5th July 2015: The Night Before...

Have I not commanded you? Fear not. Joshua 1:9 (NIV)
There are some who appear positively to enjoy a lecture to a big audience, or presenting a case for the seminar or grand round. It is a challenge, and they delight in it. But for most of us these occasions are associated with a fearful apprehension that gives us an uneasy night's sleep beforehand, and a quickening of the pulse and paling of the face at the time. Yet these things have to be faced. The words given to Joshua can be a great support to us: 'Fear not, have I not commanded you?' The Christian goes as God's ambassador about his daily duties, and this includes public appearances. As an ambassador he does his very best, prepares well beforehand, rehearses, thinks about the important points and seeks the help of others. But having done all this, when the occasion comes, he goes as a servant of the living God, even though speaking on secular matters. He relies on the strength and courage that God gives in response to his prayers and know that God will be with him. The words he uses, the standard he sets, the grace and consideration he shows towards the patient whose case he demonstrates, these all come from his maker. And so the burden becomes lighter, the accomplishment greater, and God's name is honoured.
Joshua did all that was humanly possible to prepare for the taking of Jericho, and he was right to do so. But, military genius though he was, he only found victorious power when, on the eve of the battle, he met the Captain of the host of the Lord, drawn sword in hand, and fell down and worshipped him (Jos 5:13-15).
It was for Joshua to do his best in total reliance on the Lord. It was for the Lord to magnify him in the eyes of other people as he saw fit (Jos 4:14).
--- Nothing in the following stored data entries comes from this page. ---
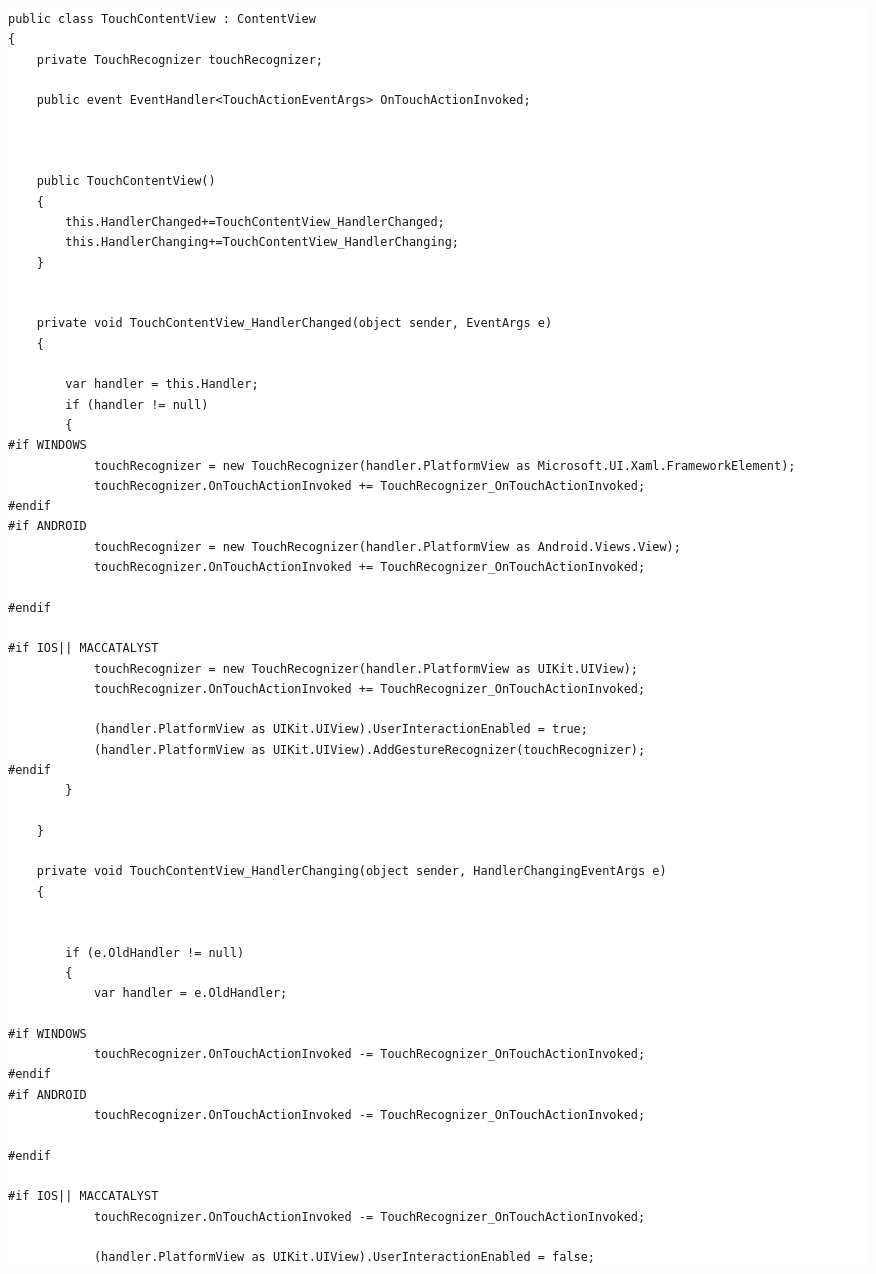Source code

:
 ```
public class TouchContentView : ContentView
{
    private TouchRecognizer touchRecognizer;

    public event EventHandler<TouchActionEventArgs> OnTouchActionInvoked;



    public TouchContentView()
    {
        this.HandlerChanged+=TouchContentView_HandlerChanged;
        this.HandlerChanging+=TouchContentView_HandlerChanging;
    }


    private void TouchContentView_HandlerChanged(object sender, EventArgs e)
    {

        var handler = this.Handler;
        if (handler != null)
        {
#if WINDOWS
            touchRecognizer = new TouchRecognizer(handler.PlatformView as Microsoft.UI.Xaml.FrameworkElement);
            touchRecognizer.OnTouchActionInvoked += TouchRecognizer_OnTouchActionInvoked;
#endif
#if ANDROID
            touchRecognizer = new TouchRecognizer(handler.PlatformView as Android.Views.View);
            touchRecognizer.OnTouchActionInvoked += TouchRecognizer_OnTouchActionInvoked;

#endif

#if IOS|| MACCATALYST
            touchRecognizer = new TouchRecognizer(handler.PlatformView as UIKit.UIView);
            touchRecognizer.OnTouchActionInvoked += TouchRecognizer_OnTouchActionInvoked;

            (handler.PlatformView as UIKit.UIView).UserInteractionEnabled = true;
            (handler.PlatformView as UIKit.UIView).AddGestureRecognizer(touchRecognizer);
#endif
        }

    }

    private void TouchContentView_HandlerChanging(object sender, HandlerChangingEventArgs e)
    {


        if (e.OldHandler != null)
        {
            var handler = e.OldHandler;

#if WINDOWS
            touchRecognizer.OnTouchActionInvoked -= TouchRecognizer_OnTouchActionInvoked;
#endif
#if ANDROID
            touchRecognizer.OnTouchActionInvoked -= TouchRecognizer_OnTouchActionInvoked;

#endif

#if IOS|| MACCATALYST
            touchRecognizer.OnTouchActionInvoked -= TouchRecognizer_OnTouchActionInvoked;

            (handler.PlatformView as UIKit.UIView).UserInteractionEnabled = false;
```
Teach us good Lord to serve thee as thou deservest,
to give and not to count the cost,
to fight and not to heed the wounds,
to toil and not to seek for rest,
to labour and not to ask for any reward
save that of knowing that we do thy will.
Ignatius Loyola

~
somehow the night before turning mo is even scarier than the night before turning ho. haha. i remember vividly one year ago when i walked into the paeds ward my very first day of being a doctor and i heard a baby /little kid crying from somewhere in the ward and i turned around and walked right out of the ward in a panic. 

actually when writing my reflections for the juniors i wanted to tell them "guys there is this website called DOCTORS LIFE SUPPORT. READ IT. certain passages will speak to you at random different times and often will save you." but then i didn't. oh well. there is something comforting in typing into google DOCTORS LIFE SUPPORT, i must say. pwaha. 

i hope i have been a good ho. i dont know if i have been the fastest or the most efficient ho on earth but thus far all my patients survived, more or less, and i know i definitely did the best i could, often going beyond what was required. i actually greatly enjoy doing much more than what is required, it does make me feel v satisfied hahaha. 

sadly something tells me being a good mo requires a lot more than just mary-poppins level organization skillz. at the end of this year, just beginning to read a 400pg guidebook, i realise there is so much MORE than i dont know. a lot of ho stuff is tips and tricks that just help you survive one call. there is so much vast knowledge out there. kinda scary actually. and very hard to call ur mo for help now. HAHA. 

interestingly enough i think this yr of ho ship has changed ME.  its really like that navy dude said - all those early morning circuses make you a stronger person. it definitely made me a lot more reliable and responsible. coz half the time you can't NOT be, there's so much riding on your own responsibility and capability. i'm really thankful for that. and also you get much more aware of maslows hierachy of needs. like SLEEP and WAFFLES and people to share the wafflez with. yup those are important things.